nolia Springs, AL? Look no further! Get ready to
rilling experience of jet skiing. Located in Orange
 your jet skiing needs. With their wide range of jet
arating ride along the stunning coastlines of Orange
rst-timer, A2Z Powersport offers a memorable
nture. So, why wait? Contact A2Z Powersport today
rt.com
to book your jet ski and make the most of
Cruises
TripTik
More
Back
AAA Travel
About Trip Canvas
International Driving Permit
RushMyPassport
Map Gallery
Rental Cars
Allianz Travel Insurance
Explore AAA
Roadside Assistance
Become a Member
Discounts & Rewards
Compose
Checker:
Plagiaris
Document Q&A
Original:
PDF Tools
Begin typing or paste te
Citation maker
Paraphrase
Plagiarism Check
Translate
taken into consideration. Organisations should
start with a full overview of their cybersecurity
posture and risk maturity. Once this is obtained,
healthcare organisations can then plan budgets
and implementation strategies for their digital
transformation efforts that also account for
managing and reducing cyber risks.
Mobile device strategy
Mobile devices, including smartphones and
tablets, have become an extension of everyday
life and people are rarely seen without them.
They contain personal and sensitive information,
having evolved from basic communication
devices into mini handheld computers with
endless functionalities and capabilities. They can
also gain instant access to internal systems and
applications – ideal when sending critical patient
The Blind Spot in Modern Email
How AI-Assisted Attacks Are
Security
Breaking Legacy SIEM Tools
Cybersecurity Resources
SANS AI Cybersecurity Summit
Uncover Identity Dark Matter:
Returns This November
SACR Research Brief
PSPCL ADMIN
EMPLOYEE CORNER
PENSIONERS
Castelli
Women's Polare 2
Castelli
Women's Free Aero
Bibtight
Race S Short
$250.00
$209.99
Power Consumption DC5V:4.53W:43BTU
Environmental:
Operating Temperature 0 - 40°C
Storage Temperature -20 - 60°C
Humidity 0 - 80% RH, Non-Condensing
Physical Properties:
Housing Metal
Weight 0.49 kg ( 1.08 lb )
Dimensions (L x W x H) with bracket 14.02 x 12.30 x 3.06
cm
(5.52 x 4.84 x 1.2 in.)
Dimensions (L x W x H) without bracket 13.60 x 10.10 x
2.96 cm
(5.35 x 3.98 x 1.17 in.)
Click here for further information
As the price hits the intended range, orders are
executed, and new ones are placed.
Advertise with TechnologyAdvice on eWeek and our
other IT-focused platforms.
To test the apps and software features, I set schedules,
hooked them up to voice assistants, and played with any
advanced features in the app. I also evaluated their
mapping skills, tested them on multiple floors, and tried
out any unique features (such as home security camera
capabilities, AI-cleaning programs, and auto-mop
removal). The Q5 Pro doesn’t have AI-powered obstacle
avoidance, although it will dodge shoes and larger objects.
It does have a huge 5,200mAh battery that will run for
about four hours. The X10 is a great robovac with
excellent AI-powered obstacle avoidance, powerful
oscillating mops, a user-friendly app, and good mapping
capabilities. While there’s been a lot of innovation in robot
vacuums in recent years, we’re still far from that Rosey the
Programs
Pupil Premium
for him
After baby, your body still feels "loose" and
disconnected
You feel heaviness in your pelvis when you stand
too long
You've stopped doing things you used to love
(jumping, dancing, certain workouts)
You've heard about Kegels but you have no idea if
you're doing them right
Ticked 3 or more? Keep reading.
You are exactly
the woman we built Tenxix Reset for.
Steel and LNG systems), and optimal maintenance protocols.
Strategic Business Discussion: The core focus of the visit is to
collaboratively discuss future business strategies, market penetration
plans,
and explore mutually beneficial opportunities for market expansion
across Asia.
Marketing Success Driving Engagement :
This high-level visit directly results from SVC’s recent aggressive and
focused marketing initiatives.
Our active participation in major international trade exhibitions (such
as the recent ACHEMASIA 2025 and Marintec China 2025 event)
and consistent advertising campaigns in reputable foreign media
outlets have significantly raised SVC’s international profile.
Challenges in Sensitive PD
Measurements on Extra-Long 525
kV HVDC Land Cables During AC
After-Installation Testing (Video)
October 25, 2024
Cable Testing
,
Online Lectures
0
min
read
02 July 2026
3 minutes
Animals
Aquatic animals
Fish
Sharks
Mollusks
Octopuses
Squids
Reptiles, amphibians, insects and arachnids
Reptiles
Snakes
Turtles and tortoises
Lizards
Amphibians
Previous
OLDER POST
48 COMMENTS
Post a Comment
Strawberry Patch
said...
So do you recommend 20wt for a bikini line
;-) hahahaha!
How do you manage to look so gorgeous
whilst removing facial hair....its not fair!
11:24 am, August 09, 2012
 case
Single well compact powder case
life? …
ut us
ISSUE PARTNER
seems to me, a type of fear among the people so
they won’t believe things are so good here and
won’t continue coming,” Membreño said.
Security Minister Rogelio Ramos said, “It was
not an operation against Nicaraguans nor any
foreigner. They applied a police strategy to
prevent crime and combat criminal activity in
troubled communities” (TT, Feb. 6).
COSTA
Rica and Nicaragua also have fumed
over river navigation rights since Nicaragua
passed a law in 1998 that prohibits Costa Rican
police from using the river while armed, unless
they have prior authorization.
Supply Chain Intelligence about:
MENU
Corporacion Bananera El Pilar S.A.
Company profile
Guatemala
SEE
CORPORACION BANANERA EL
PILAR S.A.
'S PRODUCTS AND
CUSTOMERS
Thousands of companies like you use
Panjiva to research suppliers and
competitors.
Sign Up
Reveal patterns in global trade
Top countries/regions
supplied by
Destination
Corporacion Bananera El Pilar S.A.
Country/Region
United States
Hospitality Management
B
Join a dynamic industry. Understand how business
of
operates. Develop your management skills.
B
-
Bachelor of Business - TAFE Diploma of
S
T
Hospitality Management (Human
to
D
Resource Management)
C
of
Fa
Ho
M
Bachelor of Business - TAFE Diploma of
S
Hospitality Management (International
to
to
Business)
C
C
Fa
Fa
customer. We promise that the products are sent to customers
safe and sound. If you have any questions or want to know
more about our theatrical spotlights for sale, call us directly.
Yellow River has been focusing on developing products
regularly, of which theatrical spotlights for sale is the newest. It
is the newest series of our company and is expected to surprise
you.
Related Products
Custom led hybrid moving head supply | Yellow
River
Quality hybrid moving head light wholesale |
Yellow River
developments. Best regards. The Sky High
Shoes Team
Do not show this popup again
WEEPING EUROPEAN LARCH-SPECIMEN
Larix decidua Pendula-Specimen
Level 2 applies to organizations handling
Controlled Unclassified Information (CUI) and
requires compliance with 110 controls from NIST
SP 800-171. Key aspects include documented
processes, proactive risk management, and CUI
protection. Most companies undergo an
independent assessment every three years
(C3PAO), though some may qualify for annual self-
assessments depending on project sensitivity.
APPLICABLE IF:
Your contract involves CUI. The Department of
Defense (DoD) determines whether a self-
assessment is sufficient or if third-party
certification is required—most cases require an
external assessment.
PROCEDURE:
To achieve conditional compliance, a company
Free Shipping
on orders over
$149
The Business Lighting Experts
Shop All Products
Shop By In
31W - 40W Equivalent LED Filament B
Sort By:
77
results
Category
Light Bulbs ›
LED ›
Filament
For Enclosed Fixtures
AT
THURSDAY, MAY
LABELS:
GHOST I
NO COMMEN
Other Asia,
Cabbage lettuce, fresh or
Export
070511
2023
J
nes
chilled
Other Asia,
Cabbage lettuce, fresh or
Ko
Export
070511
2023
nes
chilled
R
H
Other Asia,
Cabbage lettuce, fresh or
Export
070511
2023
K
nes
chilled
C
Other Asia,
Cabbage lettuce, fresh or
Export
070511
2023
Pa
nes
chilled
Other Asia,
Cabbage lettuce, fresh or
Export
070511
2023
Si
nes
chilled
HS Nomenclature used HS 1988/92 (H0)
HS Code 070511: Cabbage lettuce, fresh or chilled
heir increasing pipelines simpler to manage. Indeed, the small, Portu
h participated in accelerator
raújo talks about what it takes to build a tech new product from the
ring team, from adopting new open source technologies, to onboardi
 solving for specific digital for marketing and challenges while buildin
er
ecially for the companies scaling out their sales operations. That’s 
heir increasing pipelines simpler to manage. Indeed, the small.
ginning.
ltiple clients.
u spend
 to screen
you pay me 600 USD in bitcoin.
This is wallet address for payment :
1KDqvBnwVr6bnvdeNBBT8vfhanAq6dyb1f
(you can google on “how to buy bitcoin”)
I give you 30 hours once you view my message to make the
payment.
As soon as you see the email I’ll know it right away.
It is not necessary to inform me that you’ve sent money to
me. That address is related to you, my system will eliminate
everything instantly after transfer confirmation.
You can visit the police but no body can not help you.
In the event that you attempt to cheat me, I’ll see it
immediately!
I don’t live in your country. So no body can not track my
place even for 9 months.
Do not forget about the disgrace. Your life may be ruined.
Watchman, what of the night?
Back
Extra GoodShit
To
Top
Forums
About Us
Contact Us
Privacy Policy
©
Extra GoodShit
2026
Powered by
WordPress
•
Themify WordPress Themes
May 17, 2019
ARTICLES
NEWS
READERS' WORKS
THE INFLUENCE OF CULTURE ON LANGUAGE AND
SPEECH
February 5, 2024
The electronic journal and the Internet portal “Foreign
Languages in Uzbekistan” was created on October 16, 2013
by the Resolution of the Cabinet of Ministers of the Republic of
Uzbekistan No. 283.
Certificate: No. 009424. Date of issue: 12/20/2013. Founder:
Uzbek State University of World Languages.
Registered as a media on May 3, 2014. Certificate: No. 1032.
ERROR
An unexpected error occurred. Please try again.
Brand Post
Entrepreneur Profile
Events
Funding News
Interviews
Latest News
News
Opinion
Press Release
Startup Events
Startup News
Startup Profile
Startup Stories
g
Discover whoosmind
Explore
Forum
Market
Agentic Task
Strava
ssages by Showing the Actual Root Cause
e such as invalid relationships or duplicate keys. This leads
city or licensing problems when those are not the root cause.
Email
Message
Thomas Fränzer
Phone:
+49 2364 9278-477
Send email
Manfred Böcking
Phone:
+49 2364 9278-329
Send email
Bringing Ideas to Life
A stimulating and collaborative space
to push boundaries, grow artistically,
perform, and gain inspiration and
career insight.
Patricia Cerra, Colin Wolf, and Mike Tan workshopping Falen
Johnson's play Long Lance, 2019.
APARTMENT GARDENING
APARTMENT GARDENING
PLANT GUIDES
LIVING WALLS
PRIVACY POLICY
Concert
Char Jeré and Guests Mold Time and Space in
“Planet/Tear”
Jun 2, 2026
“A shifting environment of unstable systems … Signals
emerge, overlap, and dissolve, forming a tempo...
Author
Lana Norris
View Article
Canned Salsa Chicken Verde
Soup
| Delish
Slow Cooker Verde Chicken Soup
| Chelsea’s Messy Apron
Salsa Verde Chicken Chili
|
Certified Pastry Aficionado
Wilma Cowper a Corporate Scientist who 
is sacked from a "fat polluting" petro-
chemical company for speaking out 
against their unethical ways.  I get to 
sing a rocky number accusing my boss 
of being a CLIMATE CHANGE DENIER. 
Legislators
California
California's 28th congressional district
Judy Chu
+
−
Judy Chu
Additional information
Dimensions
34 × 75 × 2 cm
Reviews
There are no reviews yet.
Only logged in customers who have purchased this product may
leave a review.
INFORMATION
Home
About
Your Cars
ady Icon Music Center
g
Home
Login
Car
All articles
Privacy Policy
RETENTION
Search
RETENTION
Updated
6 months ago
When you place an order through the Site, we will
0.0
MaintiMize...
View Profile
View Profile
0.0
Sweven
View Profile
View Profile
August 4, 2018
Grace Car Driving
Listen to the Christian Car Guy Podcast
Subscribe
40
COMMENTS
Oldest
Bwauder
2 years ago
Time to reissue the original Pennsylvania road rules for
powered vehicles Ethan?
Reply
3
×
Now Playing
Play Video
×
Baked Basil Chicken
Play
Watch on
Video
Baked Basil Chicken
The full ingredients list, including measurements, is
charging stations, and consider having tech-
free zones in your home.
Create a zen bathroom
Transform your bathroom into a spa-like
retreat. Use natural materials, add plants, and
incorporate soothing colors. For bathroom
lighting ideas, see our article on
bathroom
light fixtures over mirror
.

---+---

■ **TASK**
From the material above, copy every line that has the word "what" in it.

■ **RESPONSE TO THIS TASK**
raújo talks about what it takes to build a tech new product from the
Watchman, what of the night?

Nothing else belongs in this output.